> [HOW TO COMPLETE THIS TASK]:
Below are some records. Print exactly the lines between the one holding "NOTE: We will cover the" and the one holding "ngAfterViewChecked:: Invoked each", inclusive, and nothing else.

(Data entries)
§ §

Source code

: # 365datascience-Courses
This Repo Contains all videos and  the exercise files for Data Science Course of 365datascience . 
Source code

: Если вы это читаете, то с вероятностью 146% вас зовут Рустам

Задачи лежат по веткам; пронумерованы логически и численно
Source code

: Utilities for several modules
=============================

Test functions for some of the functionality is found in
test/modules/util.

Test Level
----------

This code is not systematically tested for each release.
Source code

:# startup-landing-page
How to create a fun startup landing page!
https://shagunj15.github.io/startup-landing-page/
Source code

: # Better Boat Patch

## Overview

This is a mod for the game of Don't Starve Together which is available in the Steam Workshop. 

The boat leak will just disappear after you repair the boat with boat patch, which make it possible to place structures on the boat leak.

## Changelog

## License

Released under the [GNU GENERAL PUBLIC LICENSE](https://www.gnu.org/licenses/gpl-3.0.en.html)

§ §

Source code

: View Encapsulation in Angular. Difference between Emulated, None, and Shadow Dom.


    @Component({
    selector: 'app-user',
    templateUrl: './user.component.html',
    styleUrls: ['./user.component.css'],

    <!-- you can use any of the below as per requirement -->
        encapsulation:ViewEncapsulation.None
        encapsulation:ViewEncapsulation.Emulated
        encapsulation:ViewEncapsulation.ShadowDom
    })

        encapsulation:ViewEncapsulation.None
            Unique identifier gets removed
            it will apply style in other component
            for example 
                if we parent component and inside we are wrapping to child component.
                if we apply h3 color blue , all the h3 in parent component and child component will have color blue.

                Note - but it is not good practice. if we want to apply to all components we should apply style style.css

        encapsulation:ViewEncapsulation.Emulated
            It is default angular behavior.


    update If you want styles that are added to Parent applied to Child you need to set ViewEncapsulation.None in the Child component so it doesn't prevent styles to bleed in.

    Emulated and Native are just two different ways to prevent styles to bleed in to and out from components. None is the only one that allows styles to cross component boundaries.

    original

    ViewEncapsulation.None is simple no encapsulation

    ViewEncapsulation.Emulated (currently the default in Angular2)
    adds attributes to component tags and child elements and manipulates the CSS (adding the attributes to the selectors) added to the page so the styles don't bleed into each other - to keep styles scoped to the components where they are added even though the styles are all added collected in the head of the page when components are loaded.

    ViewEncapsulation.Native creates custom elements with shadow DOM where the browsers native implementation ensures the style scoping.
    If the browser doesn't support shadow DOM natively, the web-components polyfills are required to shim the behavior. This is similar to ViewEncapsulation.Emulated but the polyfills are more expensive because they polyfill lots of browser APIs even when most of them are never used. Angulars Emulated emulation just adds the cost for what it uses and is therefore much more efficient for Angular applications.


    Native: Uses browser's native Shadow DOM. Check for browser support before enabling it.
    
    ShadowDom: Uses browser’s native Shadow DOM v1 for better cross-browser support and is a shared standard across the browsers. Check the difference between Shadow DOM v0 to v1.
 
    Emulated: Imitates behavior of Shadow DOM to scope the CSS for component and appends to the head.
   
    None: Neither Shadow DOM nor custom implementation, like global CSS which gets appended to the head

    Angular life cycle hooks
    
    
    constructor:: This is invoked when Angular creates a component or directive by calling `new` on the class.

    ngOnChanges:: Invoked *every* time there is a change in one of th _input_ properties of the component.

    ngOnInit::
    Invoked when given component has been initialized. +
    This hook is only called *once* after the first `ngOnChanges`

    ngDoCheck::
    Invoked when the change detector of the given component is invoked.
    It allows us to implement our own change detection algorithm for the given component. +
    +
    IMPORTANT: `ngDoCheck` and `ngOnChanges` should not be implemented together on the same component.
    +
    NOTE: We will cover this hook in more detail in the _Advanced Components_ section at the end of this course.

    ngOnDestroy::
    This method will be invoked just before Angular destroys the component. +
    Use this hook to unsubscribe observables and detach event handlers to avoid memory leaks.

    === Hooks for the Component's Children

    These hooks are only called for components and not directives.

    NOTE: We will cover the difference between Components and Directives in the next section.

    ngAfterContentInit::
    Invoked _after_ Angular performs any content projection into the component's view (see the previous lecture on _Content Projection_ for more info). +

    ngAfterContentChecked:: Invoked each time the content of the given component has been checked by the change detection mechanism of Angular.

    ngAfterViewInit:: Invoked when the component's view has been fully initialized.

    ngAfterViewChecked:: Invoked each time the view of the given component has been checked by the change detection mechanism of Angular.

§ §

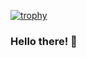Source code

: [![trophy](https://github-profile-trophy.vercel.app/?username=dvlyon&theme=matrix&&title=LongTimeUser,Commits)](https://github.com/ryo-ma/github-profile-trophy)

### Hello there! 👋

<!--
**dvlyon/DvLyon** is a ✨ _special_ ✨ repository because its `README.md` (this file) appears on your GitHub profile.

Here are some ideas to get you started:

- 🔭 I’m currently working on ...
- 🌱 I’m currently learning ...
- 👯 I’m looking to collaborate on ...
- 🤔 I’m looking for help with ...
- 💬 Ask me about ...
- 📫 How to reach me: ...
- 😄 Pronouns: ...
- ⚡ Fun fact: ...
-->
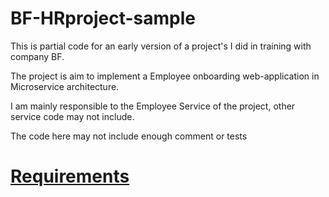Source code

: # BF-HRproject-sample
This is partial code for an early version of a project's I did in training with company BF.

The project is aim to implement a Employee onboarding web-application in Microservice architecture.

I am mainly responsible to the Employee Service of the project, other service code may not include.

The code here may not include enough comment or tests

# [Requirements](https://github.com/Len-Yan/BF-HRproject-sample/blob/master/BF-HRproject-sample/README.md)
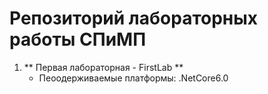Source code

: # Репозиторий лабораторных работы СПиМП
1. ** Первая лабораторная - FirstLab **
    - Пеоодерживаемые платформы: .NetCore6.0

§ §

> [EXERCISE RESPONSE]:
    NOTE: We will cover the difference between Components and Directives in the next section.

    ngAfterContentInit::
    Invoked _after_ Angular performs any content projection into the component's view (see the previous lecture on _Content Projection_ for more info). +

    ngAfterContentChecked:: Invoked each time the content of the given component has been checked by the change detection mechanism of Angular.

    ngAfterViewInit:: Invoked when the component's view has been fully initialized.

    ngAfterViewChecked:: Invoked each time the view of the given component has been checked by the change detection mechanism of Angular.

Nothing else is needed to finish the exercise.